Celebrate good post-mortems. Recognize engineers who write thorough post-mortems and identify non-obvious contributing factors. The behavior you celebrate is the behavior you get. If post-mortems are treated as punishment, people will minimize incidents to avoid writing them.

No post-mortem amnesty. If action items are consistently not completed, acknowledge the capacity constraint honestly rather than letting items rot. It is better to explicitly de-prioritize an action item (with documented risk acceptance) than to leave it open indefinitely and erode trust in the process.

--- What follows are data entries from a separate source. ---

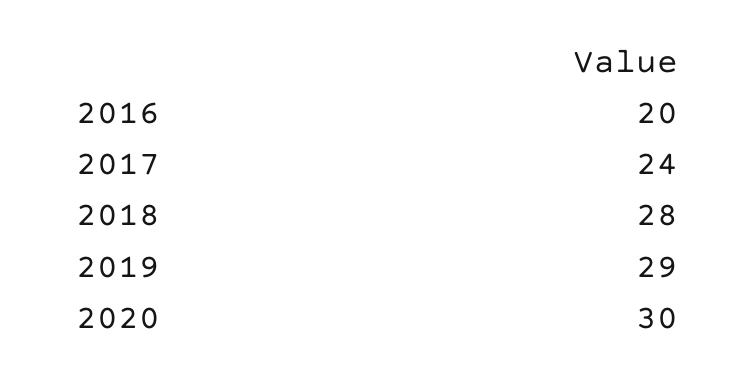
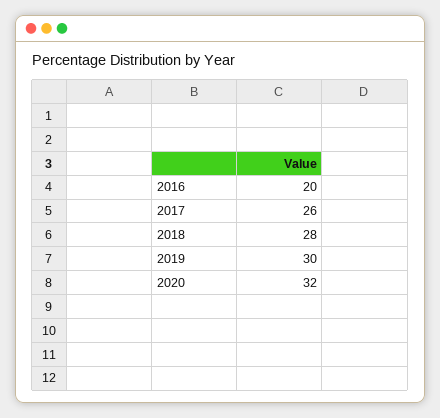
  {
    "2016": 20,
-   "2017": 24,
+   "2017": 26,
    "2018": 28,
-   "2019": 29,
+   "2019": 30,
-   "2020": 30
+   "2020": 32
  }

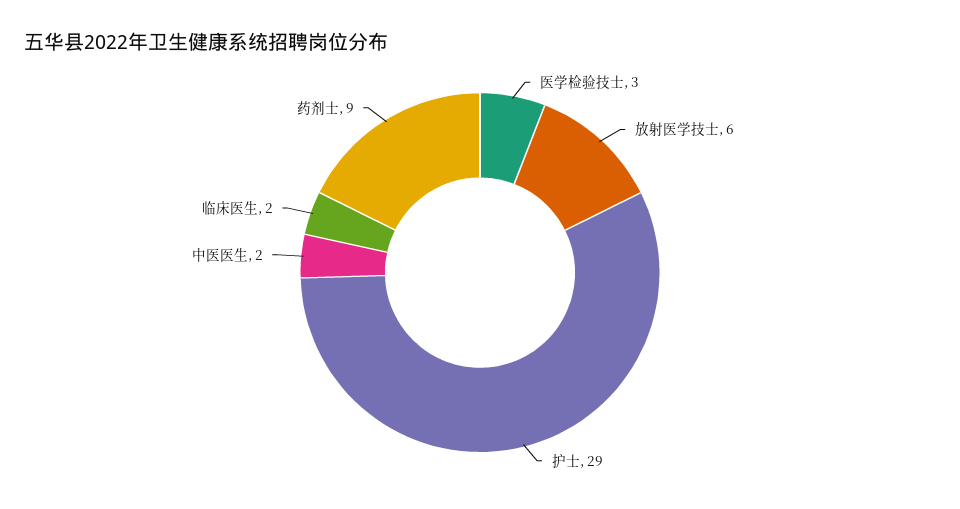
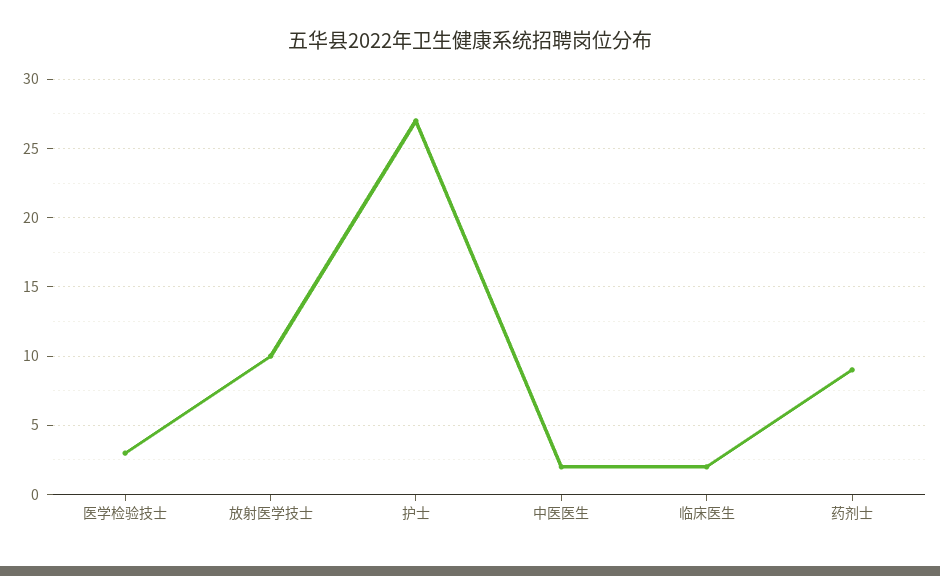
  {
    "医学检验技士": 3,
-   "放射医学技士": 6,
+   "放射医学技士": 10,
-   "护士": 29,
+   "护士": 27,
    "中医医生": 2,
    "临床医生": 2,
    "药剂士": 9
  }

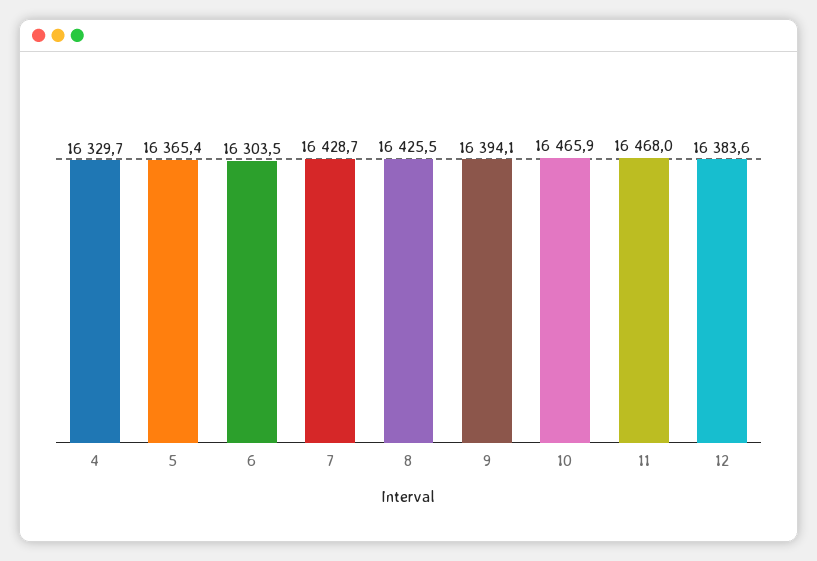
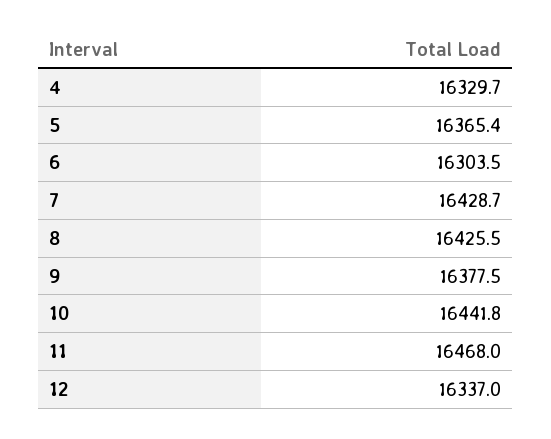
  {
    "4": 16329.7,
    "5": 16365.4,
    "6": 16303.5,
    "7": 16428.7,
    "8": 16425.5,
-   "9": 16394.1,
+   "9": 16377.5,
-   "10": 16465.9,
+   "10": 16441.8,
    "11": 16468,
-   "12": 16383.6
+   "12": 16337
  }

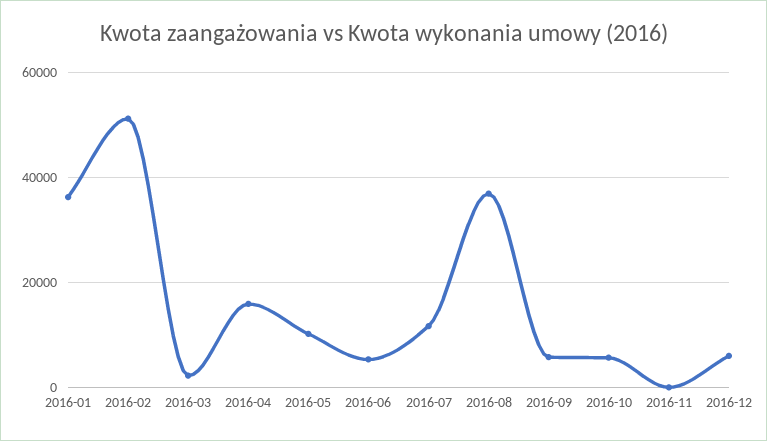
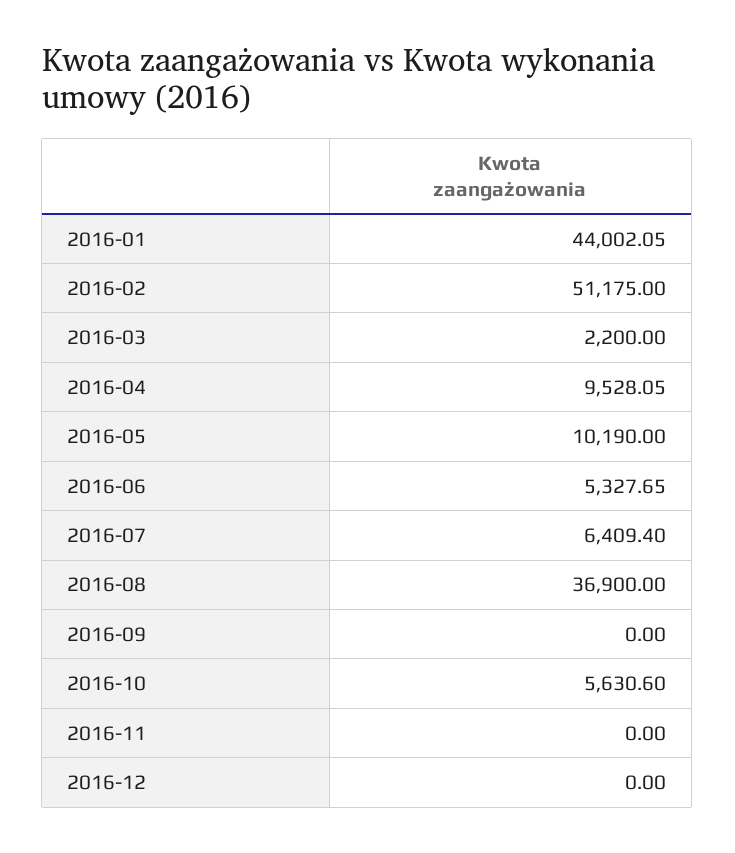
  {
-   "2016-01": 36000,
+   "2016-01": 44002.05,
    "2016-02": 51175,
    "2016-03": 2200,
-   "2016-04": 16000,
+   "2016-04": 9528.05,
    "2016-05": 10190,
    "2016-06": 5327.65,
-   "2016-07": 12000,
+   "2016-07": 6409.4,
    "2016-08": 36900,
-   "2016-09": 6000,
+   "2016-09": 0,
    "2016-10": 5630.6,
    "2016-11": 0,
-   "2016-12": 6000
+   "2016-12": 0
  }

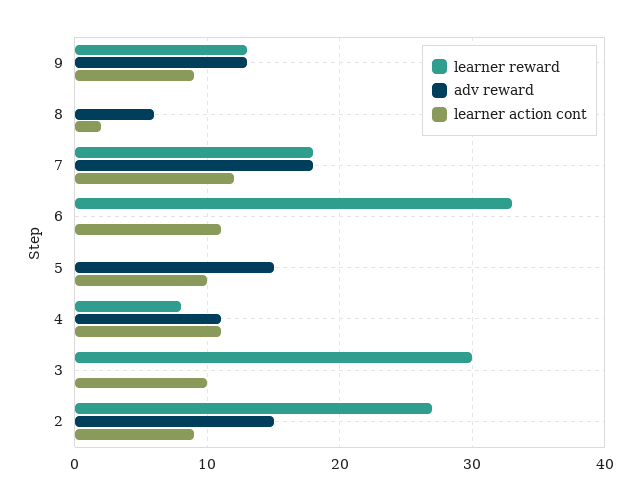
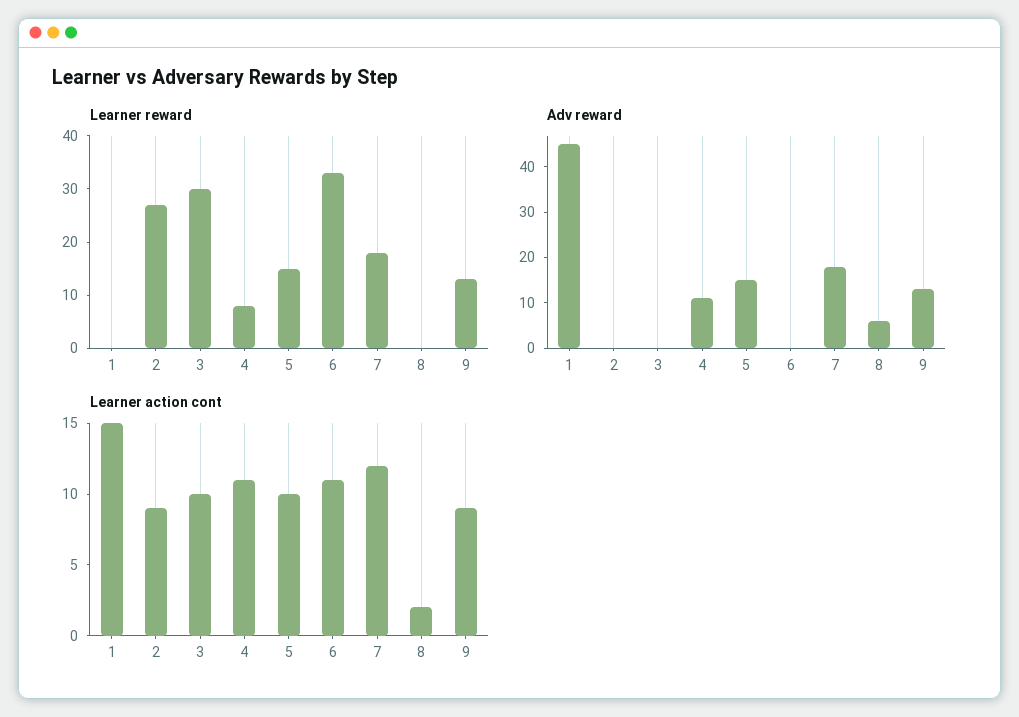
  {
    "learner reward": {
      "9": 13,
      "8": 0,
      "7": 18,
      "6": 33,
-     "5": 0,
+     "5": 15,
      "4": 8,
      "3": 30,
-     "2": 27
+     "2": 27,
+     "1": 0
    },
    "adv reward": {
      "9": 13,
      "8": 6,
      "7": 18,
      "6": 0,
      "5": 15,
      "4": 11,
      "3": 0,
-     "2": 15
+     "2": 0,
+     "1": 45
    },
    "learner action cont": {
      "9": 9,
      "8": 2,
      "7": 12,
      "6": 11,
      "5": 10,
      "4": 11,
      "3": 10,
-     "2": 9
+     "2": 9,
+     "1": 15
    }
  }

Practical Example: Database Connection Pool Exhaustion#

# Post-Mortem: API Outage Due to Database Connection Pool Exhaustion

**Date:** 2026-02-10
**Duration:** 23 minutes of user-facing impact
**Severity:** SEV-2
**Author:** Alice Chen

## Summary
The api-gateway exhausted its database connection pool after a slow query
caused connections to pile up. Users experienced 503 errors for 23 minutes
until the on-call engineer restarted the service and killed the blocking query.

## Timeline
| Time (UTC) | Event |
|---|---|
| 09:41 | Marketing campaign drives 3x normal traffic to /products endpoint |
| 09:44 | Slow query on products table begins (missing index on new column) |
| 09:47 | Connection pool reaches 90% capacity |
| 09:49 | Connection pool exhausted, new requests receive 503 |
| 09:50 | Alert fires: APIHighErrorRate |
| 09:51 | Alice acknowledges page, opens Grafana |
| 09:54 | Alice identifies connection pool exhaustion from metrics |
| 09:57 | Alice kills the blocking query via psql |
| 09:59 | Alice restarts api-gateway pods to clear stale connections |
| 10:03 | Connection pool recovers, error rate drops to baseline |
| 10:12 | Alice confirms full resolution |

## Root Cause
A new column added to the products table lacked an index. Under elevated
traffic, a query on this column became slow enough to hold connections open
longer than the pool could sustain.

## Contributing Factors
1. No query performance testing in CI for schema migrations.
2. Connection pool size was set to the default (10) and never tuned.
3. No alerting on connection pool utilization.
4. The marketing campaign was not communicated to the platform team.

## What Went Well
- Alert fired within 1 minute of user impact.
- On-call engineer correctly diagnosed connection pool exhaustion quickly.
- Runbook had a section on killing blocking queries.

## Where We Got Lucky
- The blocking query was a SELECT, not a write operation. A long-running
  write holding locks would have caused cascading failures in other services.

## Action Items
| ID | Action | Priority | Owner | Deadline |
|---|---|---|---|---|
| PM-051-1 | Add index on products.campaign_id | P1 | @bob | 2026-02-12 |
| PM-051-2 | Increase connection pool to 50, add pool utilization metric | P1 | @carol | 2026-02-17 |
| PM-051-3 | Add connection pool exhaustion alert (>80% for 2min) | P1 | @carol | 2026-02-17 |
| PM-051-4 | Add query performance regression test for migrations | P2 | @dave | 2026-03-01 |
| PM-051-5 | Establish process for marketing to notify platform before campaigns | P3 | @eng-mgr | 2026-03-15 |

This example demonstrates the complete post-mortem structure applied to a realistic incident. The root cause is technical and specific. The contributing factors identify multiple improvement opportunities. The action items are concrete, assigned, and deadlined. The “Where We Got Lucky” section flags a risk that did not materialize but should be addressed.